Must-Read Of The Day: The 1978 RAIDERS OF THE LOST ARK Story Conference Transcript!!!

Beaks here...

Kudos to Mystery Man on Film for fucking with my productivity. A moment ago, I was tearing through my review for THE HANGOVER (and this is a big deal because I've been blocked up worse than Hollis P. Wood). Now, I'm poring over 126 pages of the five-day 1978 conversation between George Lucas, Steven Spielberg and Lawrence Kasdan that resulted in the birth of an archaeologist adventurer named Indiana Jones. And since that's going to delay the delivery of my review by several hours, I figured I'd completely derail your workday as well! As Slashfilm's Peter Sciretta reminds us, scraps of this monumental story conference were included in last year's innocuously dishy THE COMPLETE MAKING OF INDIANA JONES. Flipping through that book back then, it didn't occur to me that someone would eventually make available the entire transcript because... well, transparency isn't exactly Lucas's or Spielberg's thing. Sure, they'll let slip a few tantalizing details to Laurent Bouzereau for those two-hour making-of documentaries, but, for the most part, they prefer to keep the kitchen doors welded shut. The sudden appearance of this transcript is uncharacteristic, which suggests that a) it's an unofficial leak, b) it'll piss off Lucas and Spielberg, and c) it'll disappear soon. So head over to Mystery Man on Film immediately and download this sucker before it (likely) gets C&D'd off the internet. And if you flat-out do not have the time to read this today, then at least scroll down to the excerpts posted to Mystery Man's blog, where, among other revelations, you'll find that Lucas literally had the art of storytelling down to a science. Where was that guy ten years ago? Just in case you're wavering, here's the opening page of the transcript to seal the deal. Enjoy. And thank you Mystery Man - and Peter - for wrecking my day!
G -- We'll just talk general ideas, what the concept of it was. Then I'll get down to going specifically through the story. Then we will actually get to where we can start talking down scenes, in the end I want to end up with a list of scenes. And the way 1 work generally is, I figure a code, a general measuring stick perameter. I can either come up with thirty scenes or sixty scenes depending on which scale you, want to work on.

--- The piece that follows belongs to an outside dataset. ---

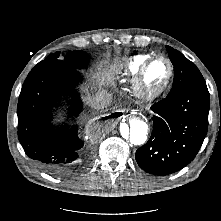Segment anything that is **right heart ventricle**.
Wrapping results in <instances>:
<instances>
[{"label": "right heart ventricle", "mask_w": 221, "mask_h": 221, "mask_svg": "<svg viewBox=\"0 0 221 221\" xmlns=\"http://www.w3.org/2000/svg\"><path fill=\"white\" fill-rule=\"evenodd\" d=\"M153 56L150 53H143V54H136L124 63L123 65V72L127 77H135L136 74L139 72L143 63Z\"/></svg>", "instance_id": "obj_1"}]
</instances>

A thirty scene thing means that each scene is going to be around four pages long. A sixty one means that every scene is going to run twenty pages long. (?) It depends on, part of it is the... (short gap in the tape) knock some of these out, and this doesn't work out the way we thought it would. You can move things around, but it generally gives you an idea, assuming that what we really want at the end of all this is a hundred and twenty page script, or less. But that's where we really want to go. Then we figure out vaguely what the pace of, how fast it's going to move and how we're going to do it. I have a tendency to work rather mathematically about all this stuff. I found it easier and it does lay things out. Especially a thing like this. The basic premise is that it's sort of a serialesque kind of movie. Meaning that there are certain things that have to continue to happen. It's also basically an action piece, for the most part. We want to keep things interspaced and at the same time build it. As I build this up, you'll see it's done vaguely by the numbers. Generally, the concept is a serial idea. Done like the Republic serials. As a thirties serial. Which is where a lot of stuff comes from anyway. One of the main ideas was to have, depending on whether it would be every ten minutes or every twenty minutes, a sort of a cliffhanger situation that we get our hero into. If it's every ten minutes we do it twelve times. I think that may be a little much. Six times is plenty. S -- And each cliffhanger is better than the one before. G -- (Pause) Actually, Steve, I thought we'd try a diminishing returns thing because I really hate making money. What, Larry? L -- You guys ever been to the Grand Canyon?